Henry had mislaid the tickets, found them, lost them, and finally found them. At last, when the day came, Miriam and Henry spent the afternoon in Camden market, buying black clothes. We all had our most impressive gear on, with comfortable shoes. Bushy drove Henry, me and Miriam up there, dropping us off in Soho Square. Soho was always crowded now, but tonight it was rammed.

“At the risk of sounding like someone’s aunt, can I say, do we really have to join that queue?” said Henry as we approached the line. “Don’t we have good tickets? Isn’t there a special entrance?”

“That is the special entrance.”

Crowds were already queuing around the block. Along the lines, numerous touts were buying and selling tickets. The atmosphere was vital, almost violent and riotous, in a way that theatre or opera never is. As Henry noted, “It’s not like this at my shows!”

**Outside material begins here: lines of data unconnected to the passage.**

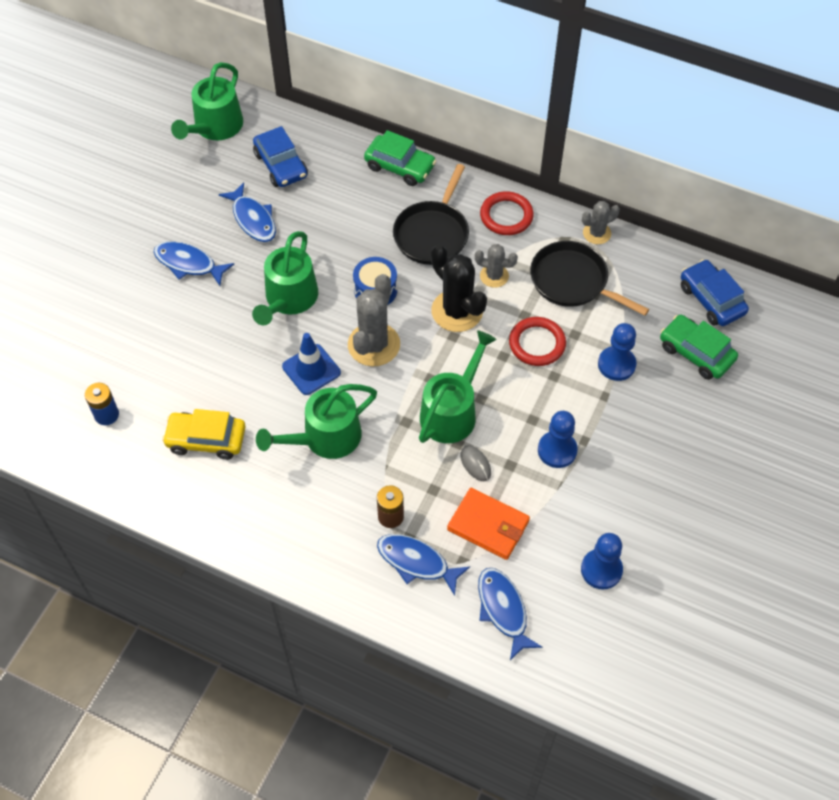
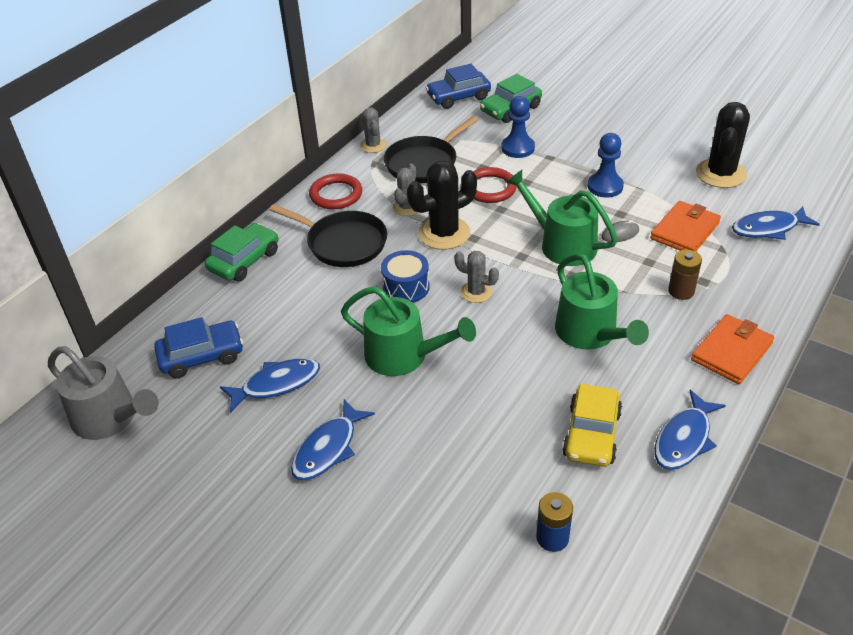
camera: 80 degrees left, 15 degrees down
green watering can [171,62,243,140] -> grey watering can [48,346,159,440]
blue traffic cone [282,333,341,395] -> none
grey cactus [348,274,400,366] -> grey cactus [454,251,499,303], size x0.57
blue fish [377,534,470,596] -> blue fish moved to [654,390,726,470]
blue pawn [581,533,623,589] -> black cactus [696,102,750,188]
none -> orange wallet [691,314,774,384]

Even after so many years, audiences were mad for the Stones, the essential London group, playing at home in a small venue. Scores of photographers strained behind barriers, snapping at soap stars in blinding bling. Miriam had to point out these people to Henry, as well as identifying the children of rock’n’rollers we’d worshipped in the 60s, now comprising a new dynasty, and resembling in their “social capital” the great noble families of the ancien régime.

Inside, on the way to the bar, I ran into the Mule Woman. Accompanied by a good-looking boy, she was wearing little black-rimmed glasses, like a model who’d become a librarian. We kissed on the cheek, and she asked about Henry. “He’s just the same,” I said. “Would you like to have supper with the two of us next week?”

She agreed, but before we could arrange it there was a roar: the band was about to come onstage. People rushed to their places.

Although they had been doing those tunes for thirty years, the Stones didn’t make their boredom obvious; they knew how to put on a good show, particularly Keef. Miriam’s rapture was enough for Henry, who was entranced by the excitement and the audience as much as by the band. (In the theatre he liked to sit at the back, keeping an eye on the audience. He claimed the women caressed themselves-their arms, legs and faces-as they watched. “How gentle they are with themselves,” he said. “I wonder if this is how their mothers caressed them as babies.”) At the Stones, the fact that he could sit down at a table at the front of the balcony was one of the main attractions. Despite the state of her knees, Miriam seemed temporarily resuscitated, and danced when they played “Street Fighting Man.”

As we were leaving, and with Bushy parked up behind Centre Point, Henry’s friend caught up with us and suggested we go to Claridge’s, where Mick had a suite and was “entertaining.” Tom Stoppard, an acquaintance of Henry’s, had suggested Henry might enjoy Mick. Bushy drove us there.

As we got closer, Miriam’s enthusiasm seemed to drain away; she started saying she’d be “out of her depth.” Having never been in the same room as a “knight of the realm” before-should she call him “Sir”?-she tried to get Bushy to take her home.

“What a lot of nonsense you talk, Miriam,” said Henry. “I won’t put up with it. Once you get there, you will see that Mick’s cool,” he said, as if he knew. “He’s a real person, like us. He’s not like-”

“Who?”

“Ozzy Osbourne.”

Henry and I wouldn’t go in without her, and we both said we’d do the talking. In the glittering lobby, PR girls and hangers-on clip-clopped about. Bushy had found a raggedy peaked cap in the boot of the car and insisted on accompanying us upstairs in the mirrored lift, putting on a deferential manner and nodding confidentially at Jagger’s security, while tapping his nose as if he had a secret inside it that he was trying to draw attention to. Bushy wanted to be considered “staff” in order to catch a glimpse of Mick, who he worshipped as a fellow bluesman.

There he was, Jagger, fit and lithe, and looking like a man who had seen everything and understood a lot of it. He had come out to greet his guests at the door, alongside his tall girlfriend. Inside, as we started to drink, Jagger ate, checked his email and looked at the newspapers, chatted to friends and to his daughter Jade. Henry was hungry by now and couldn’t believe Jagger was sitting there eating without offering him anything. In the end, Jagger cheerfully ordered Henry some sandwiches, which he scoffed gratefully.